Come learn the art of 3D computer generated art and animation. This blog deals with the lessons learned and the art created by Robert G. Male using DazStudio from Daz3D.
Also covered are the ancillary software, tools, techniques, and processes needed both before and after rending in the 3D software.
Back in September of 2007 I wrote about "Additional Work" caused by some of the surface controls of the objects, including settings that made the item appear to glow, though it was like a milky overall glare to them. Mostly it was the colour of the "Glossiness" control at fault. I got used to going in and removing the problem on the few models and items that had this issue. Somehow the problem is back with new products, and it is not the glossiness any more. Now it is a bright glow that appears to be misused light on the real models that the maps are scanned from/photographed. This time it is an issue with the surface maps, particularly the Ambient maps. The models have multiple ambient maps with multiple ambient strengths. The way to get rid of it is to turn down the ambient strength.
The image in the paragraph above shows the glow on the base Michael 4 map and a model map I bought called RMDioni. RMDioni has a glossiness strength, but the glossiness also has multiple colours with their own additional strength dial that needs to be adjusted as well to remove a shiny oiled up look--unless you want that. The image to the right shows the figures returned to "normal". Having these turned on automatically seems annoying. You either have to fix it every time or save a copy with it done already--my preference. It causes issues with darkly lit scenes, and multiplies the light on the figure in brightly lit scenes. The worst is that it's an all around glow defying the directionality of the lights in the scenes, and also belying the shadows. However, there are uses to these glowing maps if you consider scenes that need these effects.

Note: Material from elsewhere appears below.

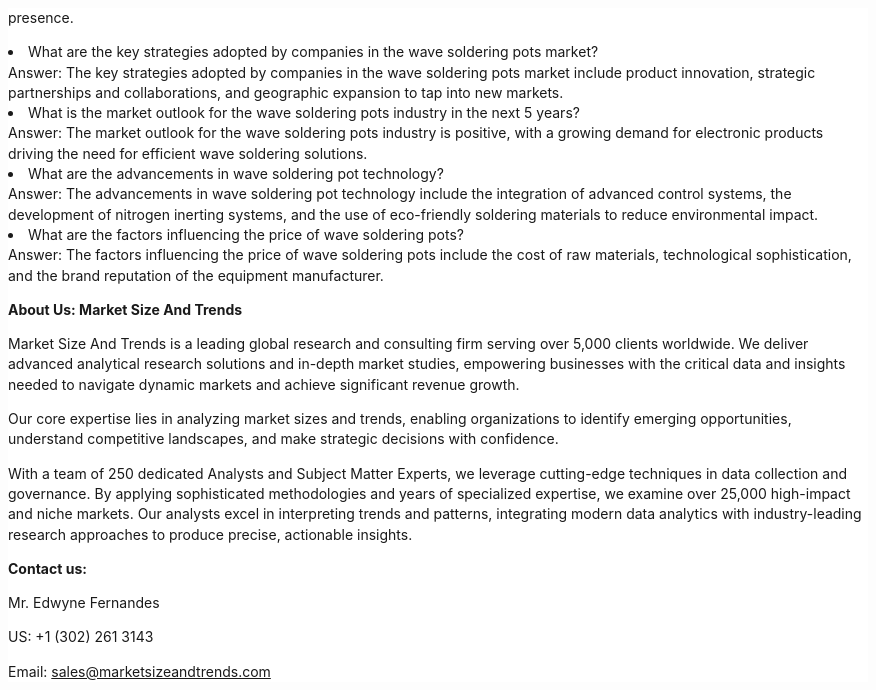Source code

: presence.<li>What are the key strategies adopted by companies in the wave soldering pots market?</li>Answer: The key strategies adopted by companies in the wave soldering pots market include product innovation, strategic partnerships and collaborations, and geographic expansion to tap into new markets.<li>What is the market outlook for the wave soldering pots industry in the next 5 years?</li>Answer: The market outlook for the wave soldering pots industry is positive, with a growing demand for electronic products driving the need for efficient wave soldering solutions.<li>What are the advancements in wave soldering pot technology?</li>Answer: The advancements in wave soldering pot technology include the integration of advanced control systems, the development of nitrogen inerting systems, and the use of eco-friendly soldering materials to reduce environmental impact.<li>What are the factors influencing the price of wave soldering pots?</li>Answer: The factors influencing the price of wave soldering pots include the cost of raw materials, technological sophistication, and the brand reputation of the equipment manufacturer.</ol></p><p><strong>About Us:&nbsp;Market Size And Trends</strong></p><p>Market Size And Trends&nbsp;is a leading global research and consulting firm serving over 5,000 clients worldwide. We deliver advanced analytical research solutions and in-depth market studies, empowering businesses with the critical data and insights needed to navigate dynamic markets and achieve significant revenue growth.</p><p>Our core expertise lies in analyzing market sizes and trends, enabling organizations to identify emerging opportunities, understand competitive landscapes, and make strategic decisions with confidence.</p><p>With a team of 250 dedicated Analysts and Subject Matter Experts, we leverage cutting-edge techniques in data collection and governance. By applying sophisticated methodologies and years of specialized expertise, we examine over 25,000 high-impact and niche markets. Our analysts excel in interpreting trends and patterns, integrating modern data analytics with industry-leading research approaches to produce precise, actionable insights.</p><p><strong>Contact us:</strong></p><p>Mr. Edwyne Fernandes</p><p>US: +1 (302) 261 3143</p><p>Email: <a href="mailto:sales@marketsizeandtrends.com">sales@marketsizeandtrends.com</a>&nbsp;</p>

There is a question that I keep asking myself when creating art for the covers and inserts of Killing Time - Horror E-Rag(TM). Should I make this image exactly as the scene it is based on is described in the story? I would like to create every image exactly as it would appear if you saw the scene in a movie. It does not always happen. Killing Time's Issue 1-3 cover is a fine example of this. The story the cover represents is a scene from is "The Serpent Mother's Grassland" about that titular location which exists in another dimension beyond the closets of the world. The cover depicts not only the grassland, but also a Serpent Mother. The monster was somewhat difficult to put together with the melding of the woman, snake, and in particular the tail arms. There is also a previous discussion in two parts about the creation of the humanised snakeskin September 8th and 15th.
Let's look at the canon versus non-canon elements. Serpent Mothers do not wear clothes--a Serpent Mother is a look-alike of a real mother except for the supernatural traits; you run afoul of this monstrous duplicate, the horror mixed with shame of your mother's nakedness. The grassland is an endless sea of midnight black grass but the image has some green patches. The grass was difficult to not turn into just a mass of solid black. There should be no end to it, yet there is a forest-like background in the image. I didn't know how to make the background otherwise look good. I struggle with whether or not non-canon images are something I can accept. In role-playing games it is annoying to have images that do not fit the text. It is a matter of a homogenous reality that I want to create and cannot. Compromise is what I am left with.